No caso em apreço, temos como factos a ter em conta para a análise da
questão, os documentos de fls. 38 e 39, em que o autor declara-se satisfeito de
eventuais créditos que detenha sobre o património da ré e o facto provado de que
o mesmo os subscreveu a pedido desta última. Este pedido integra a conduta da
outra parte demonstrativa da intenção de aceitar a proposta contratual, a que
alude o artº 234º do C. Civil, intenção essa que segundo o dito preceito, torna
dispensável a efectiva aceitação.
Assim, o contrato de remissão está claramente demonstrado[...].
Por outro lado, não é inconstitucional o artº 4º, nº 1 alínea c) do
Decreto-Lei 138/85 de 3.5, na medida em que o princípio da segurança individual
no emprego - artº 53º da CRP - deve ceder perante outros princípios, também
constitucionais, e que visam a satisfação de interesses colectivos, como sejam
os que se referem à possibilidade de extinção das empresas públicas - artº 18º
da CRP-. Assim, pelo referido Dec.-Lei foi efectivamente extinto o contrato de
trabalho do autor. Ora, a jurisprudência vem reconhecendo que, após a extinção
do vínculo laboral, os créditos dele advindos são livremente renunciáveis pelo
trabalhador.
Logo, o objecto da remissão foi legal.
Por outro lado, ainda, nada na teoria da extinção das obrigações
impede que se acorde na extinção duma generalidade indeterminada de créditos,
pelo que vigora aqui o princípio da liberdade contratual[...].
Deste modo, estão extintos, porque foram remitidos, os eventuais
créditos do autor sobre o património da ré.
Decidindo-se pela validade da remissão, como pretende a ré, fica
prejudicado o conhecimento das outras questões levantadas, a da autonomização
do processo negocial de contratação colectiva e a da caducidade do contrato de
trabalho, procedendo o recurso.'
Em 17 de Maio de 1994, o representante do Ministério
Público junto da Relação de Lisboa, interpôs recurso para o Tribunal
Constitucional em requerimento do seguinte teor :
' O Mº. Pº. interpõe recurso para o Tribunal Constitucional do aliás douto
Acórdão proferido nos autos em referência, o que faz nos termos conjugados dos
artºs 280º. 1 al c) da C.R.P.; 69º, 70º, 1 - a) e 3; 71º, 72º - 1 a); 75º - 1;
75º- A - 1, todos da Lei nº 28/82 de 15.11, com redacção conferida ainda pela
Lei nº 85/89 de 07-09.
O recurso é interposto pelo facto do aresto em apreço, contrariando a
jurisprudência, configura que 'não é inconstitucional o artº nº 1, alínea c) do
Dec.-Lei nº 138/85 de 03.05 - conforme entre outros, o douto Acórdão do
Tribunal Constitucional nº 81/92 - Processo nº 393/89 - in D.R. II Série de
18.08.92 '.
O recurso foi admitido por despacho do Desembargador
relator de 24 de Maio de 1994.
Após o proferimento deste despacho o Autor veio arguir a
nulidade do acórdão, o que foi indeferido por acórdão de 29 de Setembro de 1994.

| REGISTOS FORNECIDOS |
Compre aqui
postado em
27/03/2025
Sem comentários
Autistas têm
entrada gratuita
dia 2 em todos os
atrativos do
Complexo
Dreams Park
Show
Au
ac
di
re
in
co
--
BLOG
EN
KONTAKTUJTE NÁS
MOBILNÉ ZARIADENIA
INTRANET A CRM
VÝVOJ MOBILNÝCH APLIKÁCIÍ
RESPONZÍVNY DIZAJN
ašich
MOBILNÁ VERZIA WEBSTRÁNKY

| INSTRUÇÕES |
A: Resuma numa lista curta o parágrafo do excerto que começa por "Por outro lado, não é inconstitucional", mantendo os factos principais.
B: Responda com base no excerto às seguintes perguntas, uma por linha, marcando as respostas da mesma forma.
(i) Em que data interpôs o representante do Ministério Público recurso para o Tribunal Constitucional?
(ii) Em que data foi o despacho que admitiu o recurso?
(iii) Em que folhas estão os documentos em que o autor se declara satisfeito de eventuais créditos?
C: Transcreva do excerto o trecho que vai de "Decidindo-se pela validade" até "85/89 de 07-09.".
Os registos não entram em nada do que aqui se pede.

| RESPOSTAS POR TAREFA |
A:
- O artº 4º, nº 1, alínea c) do Decreto-Lei 138/85, de 3.5, não é inconstitucional.
- O princípio da segurança no emprego (artº 53º da CRP) deve ceder perante outros princípios constitucionais que visam interesses colectivos, como a possibilidade de extinguir empresas públicas (artº 18º da CRP).
- Por esse decreto-lei, o contrato de trabalho do autor foi extinto.
- Segundo a jurisprudência, depois de extinto o vínculo laboral, o trabalhador pode renunciar livremente aos créditos que dele resultam.

B:
(i) 17 de Maio de 1994.
(ii) 24 de Maio de 1994.
(iii) Fls. 38 e 39.

C:
Decidindo-se pela validade da remissão, como pretende a ré, fica
prejudicado o conhecimento das outras questões levantadas, a da autonomização
do processo negocial de contratação colectiva e a da caducidade do contrato de
trabalho, procedendo o recurso.'
Em 17 de Maio de 1994, o representante do Ministério
Público junto da Relação de Lisboa, interpôs recurso para o Tribunal
Constitucional em requerimento do seguinte teor :
' O Mº. Pº. interpõe recurso para o Tribunal Constitucional do aliás douto
Acórdão proferido nos autos em referência, o que faz nos termos conjugados dos
artºs 280º. 1 al c) da C.R.P.; 69º, 70º, 1 - a) e 3; 71º, 72º - 1 a); 75º - 1;
75º- A - 1, todos da Lei nº 28/82 de 15.11, com redacção conferida ainda pela
Lei nº 85/89 de 07-09.